He continued, “I was really interested in making something that was like a full-on comedy, like ‘Blazing Saddles.’ Not a subtle comedy. That still appeals to me; it’s just apparent that it’s not going to be that script. But I like the idea of trying to make what would be the equivalent now of ‘Team America’ or ‘Blazing Saddles.’ Just something completely batshit crazy. … I want it to be outrageous, and to have people laughing at it, and other people going like, ‘I’m not sure you’re allowed to do that.’ That kind of thing.”
The wide-ranging auteur also revisited his films that did manage to get produced — including the underrated “The Good German,” which Soderbergh admitted is the “most reviled” feature he’s ever made.

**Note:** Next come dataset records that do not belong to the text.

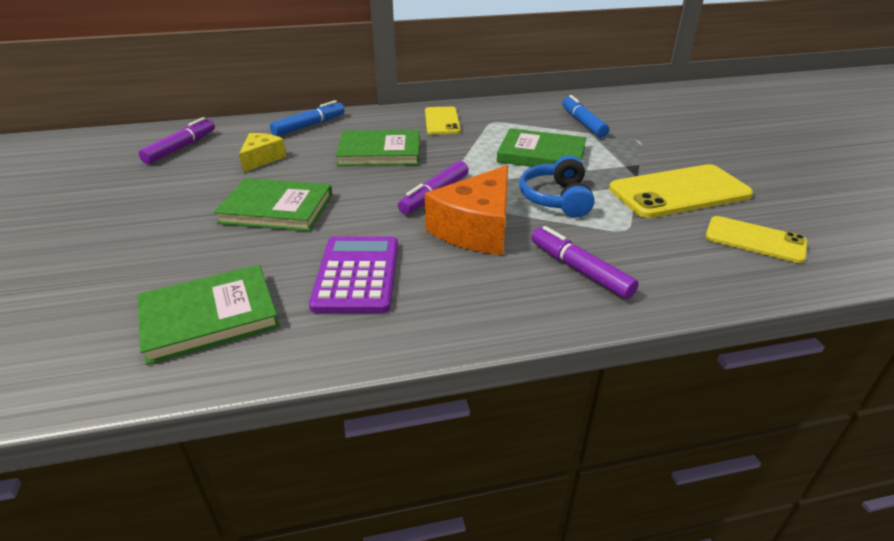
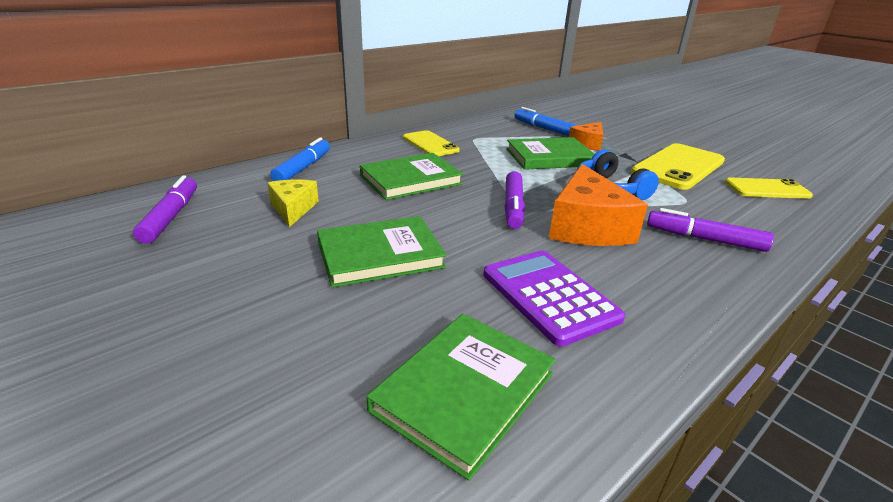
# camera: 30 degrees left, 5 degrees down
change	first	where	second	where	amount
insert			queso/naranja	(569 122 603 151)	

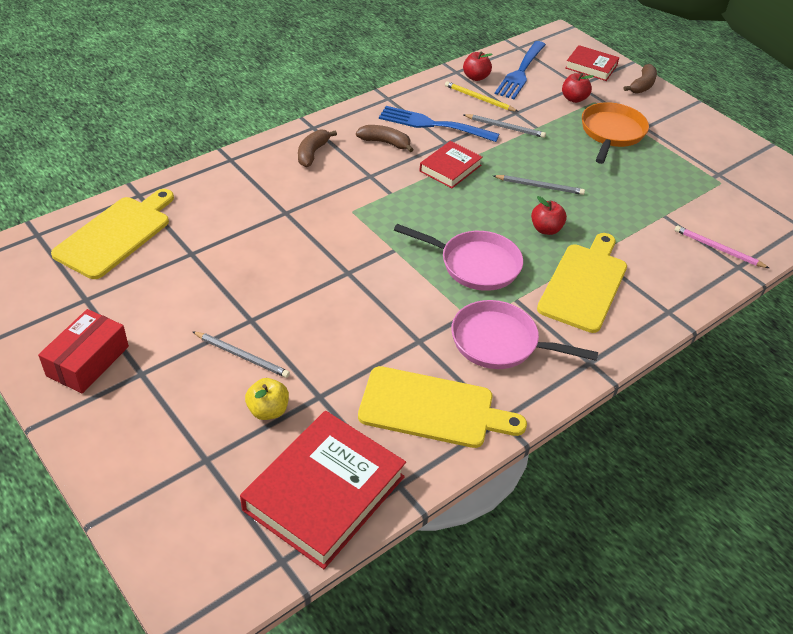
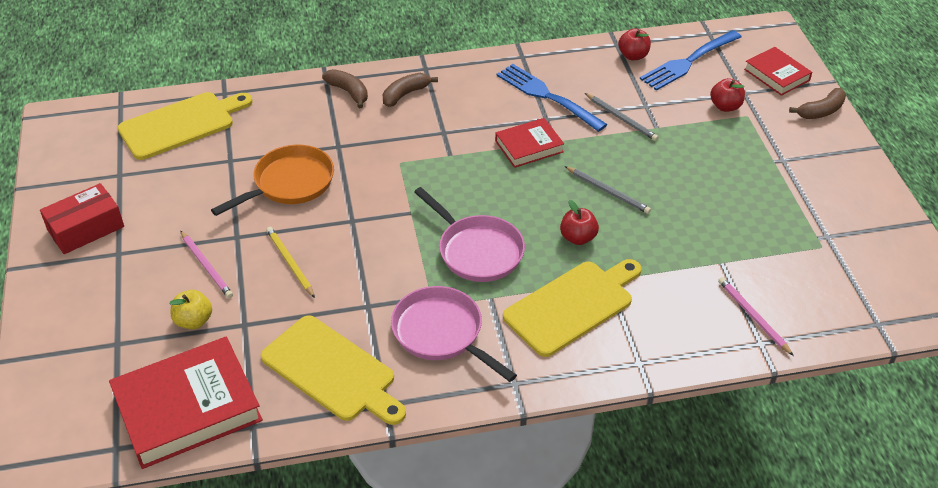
# camera: 30 degrees right, 0 degrees up
change	first	where	second	where	amount
recolor	lápiz/gris	(192 331 290 378)	lápiz/rosa	(181 231 233 298)	
move	plátano/marrón	(356 125 414 152)		(322 69 368 108)	
move	lápiz/amarillo	(445 81 518 112)		(266 227 315 298)	
move	sartén/naranja	(582 102 649 164)		(211 144 334 216)	

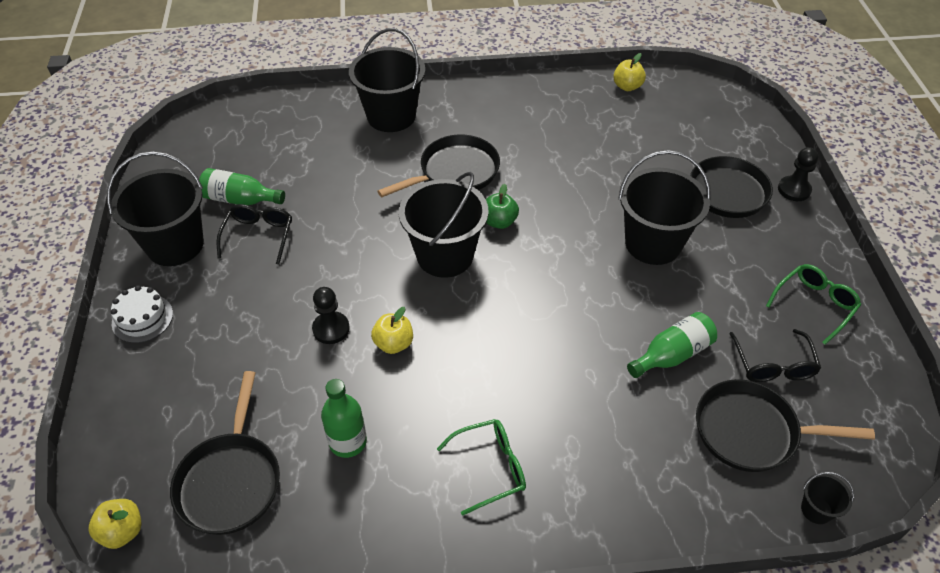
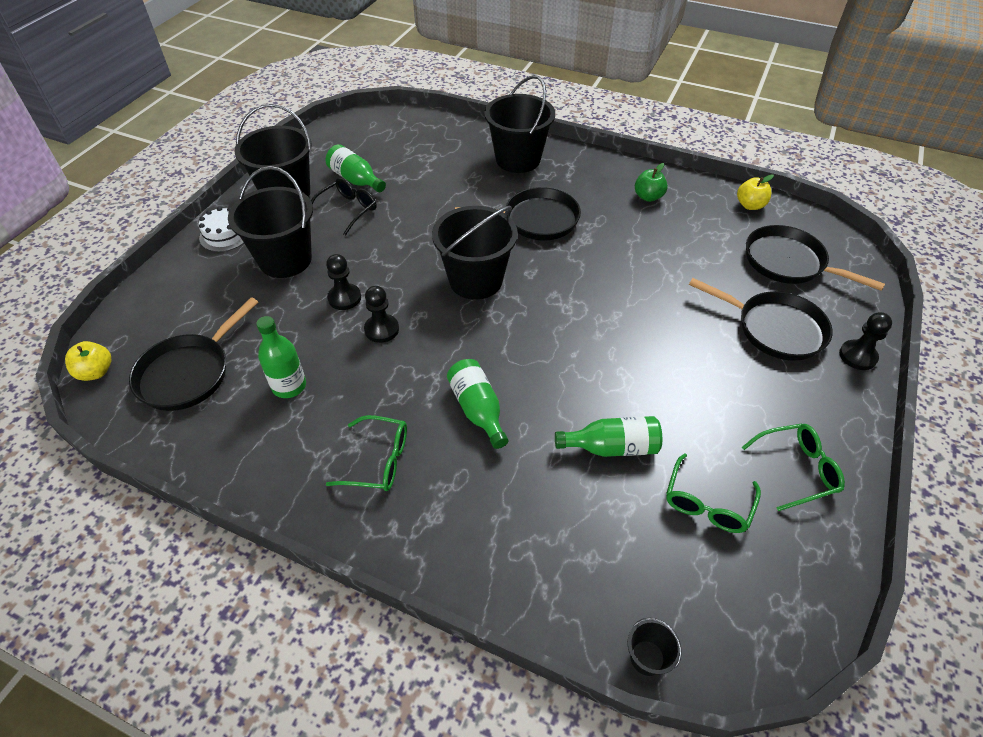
# camera: 30 degrees right, 0 degrees up
change	first	where	second	where	amount
replace	manzana/amarillo	(371 307 413 354)	peón/negro	(364 286 399 343)	
move	manzana/verde	(486 184 519 229)		(635 163 668 202)	
move	balde/negro	(618 150 711 265)		(228 166 313 278)	
move	sartén/negro	(696 379 875 472)		(746 225 885 291)	
recolor	gafas/negro	(729 329 821 382)	gafas/verde	(666 453 761 533)	
insert			botella/verde	(447 359 508 449)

“It would be really bad form for me to pretend to be under-appreciated. But there is no question that ‘The Good German’ remains the most reviled thing I’ve ever made, which I’m kind of baffled by,” he said. “I just… Wow. Like, people were really angry. And it was just odd, because of all the things I’ve done, that might have been the closest I got to getting what I saw in my imagination, you know? And then it just, it really made people angry. Yeah, that was interesting.”
Soderbergh added, “Other stuff I’ve made — stuff that when it came out people were unhappy with —almost everything else has gone through a kind of cycle. People are like, ‘Oh, I saw “Solaris.”‘ And, ‘”Ocean’s Twelve” is actually not that bad.’ That kind of thing. Nobody brings this movie up. Nobody has ever said, ‘Hey, I watched “The Good German” again. And actually…’ Nobody has ever written that sentence.”
Soderbergh knows that modern younger audiences are more director-driven when it comes to their movie picks: “Here’s what I know from talking to Focus Features [which distributed ‘Black Bag’], and people at A24, and Neon: Young people, 25 and under, are going to the movies, and are very director-oriented.”
Soderbergh previously told IndieWire in 2024 that, after publicly retiring in 2013, he had to realize how Hollywood has changed before returning to filmmaking.
“I would say, ‘I don’t know what I was thinking.’ But I do know what I was thinking,” Soderbergh said. “And what happened was I confused the job with some other issues within the industry or the business that I was unhappy with. And so I announced that ‘Behind the Candelabra’ was going to be my last film for a period. I put out no timeline, I just said, ‘I’m stopping. I’m going to pursue something that I’ve been doing on the side, which is painting, and I’m going to get serious about that, and spend however many years I need to spend to get better at that.’”
He added, “The heads of the studio, they [now] don’t have the kind of control and power even that they used to have. Everything evolves, everything changes. That’s the only constant. So the artist has to figure out how to navigate these changes.”